U.S. Women's Soccer and the Problem of American Exceptionalism

As I write this article a few hours after the U.S. Women's Soccer team beat France in the World Cup semifinals, I know that if they lose in the finals, the American excitement toward soccer will wane once again. To be perfectly honest, soccer in our country will continue to be considered a boring, low-scoring game that rarely generates interest or excitement among American sports fans.

But, for now, U.S. Soccer -- nay, U.S. Women's Soccer -- is the talk of the town. Some have argued that it's the talk of the town by default, because all the other sports are involved in contentious labor disputes; and baseball, well, September is still far away. Others contend that they have become the darlings of our country because of their flair for the dramatic and the thrill of their quarterfinal victory over Brazil. While these factors have contributed to the sudden popularity of soccer in the U.S., I believe that there is a far more significant reason why the country is captivated by these women, and it serves as an important reminder to us about our priorities and goals in life.

We Americans have this obsessive need to be the best at whatever we do. We are the most powerful country in the world, and we never miss an opportunity to remind others of our superiority. Our culture and politics are based on "American Exceptionalism," which means that we believe that we are better than everyone else. Therefore, if there is an activity or program that we aren't the best at, we tend to quickly rationalize and explain that our deficiency should not be confused with our inadequacy. "Who needs soccer," we say to the rest of the world. It's not that important to us. We play football, a real man's sport.

However, in our heart of hearts, we know the reality -- that soccer is the world's sport. And we really want to be the best at soccer. The U.S. Men's Soccer team is improving, but they are not a championship-caliber team quite yet. We get excited when they win a couple of games, but we don't expect anything more than that. With the Women's Soccer team, though, there is a different feeling in the air. We really believe that they can win and that they can be the best. We, therefore, don't feel ashamed or timid to cheer and brag about our Women's Soccer team to the rest of the world. We jump on the bandwagon with great enthusiasm.

I believe this tendency to jump on the bandwagon when our national team is enjoying success is representative of the American sports culture. We aren't interested in mere competition; the thrill of participation is not satisfying enough. What matters is that we win -- not just one game, but everything. Indeed, after the U.S. Women's thrilling victory against Brazil, the sportswriters were questioning the team's ability to regroup and refocus, and predicted that if they don't win the World Cup, no one will remember the dramatic goal scored by Amy Wambach in extra time.

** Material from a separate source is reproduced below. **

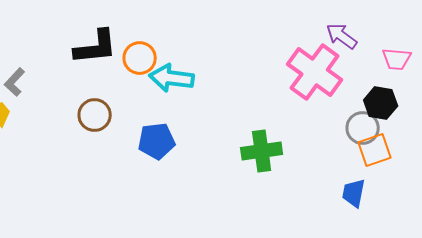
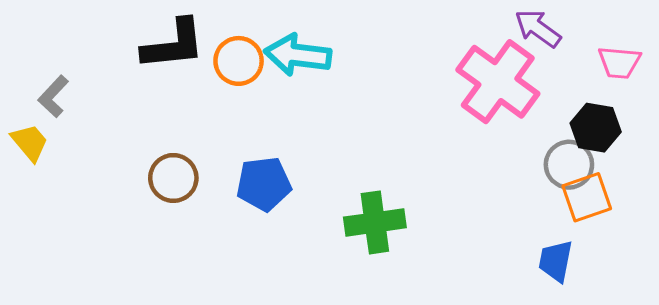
cyan arrow: (172, 78) -> (298, 55), moved
brown circle: (95, 115) -> (173, 178), moved
green cross: (262, 151) -> (375, 222), moved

Our collective attitude toward tennis, golf and the Olympics are illustrative of this cultural phenomenon. In years past, when the top tennis players were American, like Connors and McEnroe, tennis boomed in this country. More recently, with no transcendent American star, interest has waned. The same is true in golf. Now that Tiger Woods is no longer dominant, golf is not as big a draw as it was just a few years ago. Similarly, ratings are routinely higher for the Summer Olympics, where the Americans usually win the medal count, compared to the winter games in which we are constantly bested by other countries.

We American's revere the great football coach Vince Lombardi, who famously said, "winning isn't everything, it's the only thing." But is this credo something we really want to live by? When we teach our children to play sports, we stress the thrill and value of competition, not winning. We teach them "that it's not whether you win or lose, but how you play the game."

Unfortunately, that ideal is often forgotten once we actually begin to compete. By and large, American culture no longer believes that maxim. Instead, we have become a nation wedded to the concept that "winning is the only thing." How sad. We have lost the joy that comes from challenging ourselves to compete, and from knowing that we have given our best effort, even if we didn't win.

The unhealthy emphasis placed on winning in our society, conflicts with one of the basic precepts of Judaism, which values the journey toward perfection and recognizes that true perfection is only found in God. This idea is evidenced by the biblical commandment that every Jew study the Bible. It doesn't matter whether he or she will become a scholar, rabbi, businessperson or mailman. From the Jewish perspective, the pursuit of knowledge is far more important and commendable than being the best or most knowledgeable. Every person is obligated to study Torah so that he can become the best Jew he can be, even if he never achieves renown or greatness.

So while we revel in the achievement of the Women's Soccer team (for now), we should learn to appreciate athletes who give their all and compete to the best of their ability, even when they fall short of their goals and our national dreams. Win or lose, good or bad, we would be wise to show the same excitement and zeal when we observe valiant competitors in any walk of life, striving for excellence, so that our children will learn to appreciate the thrill and joy of competition. That's the true American spirit.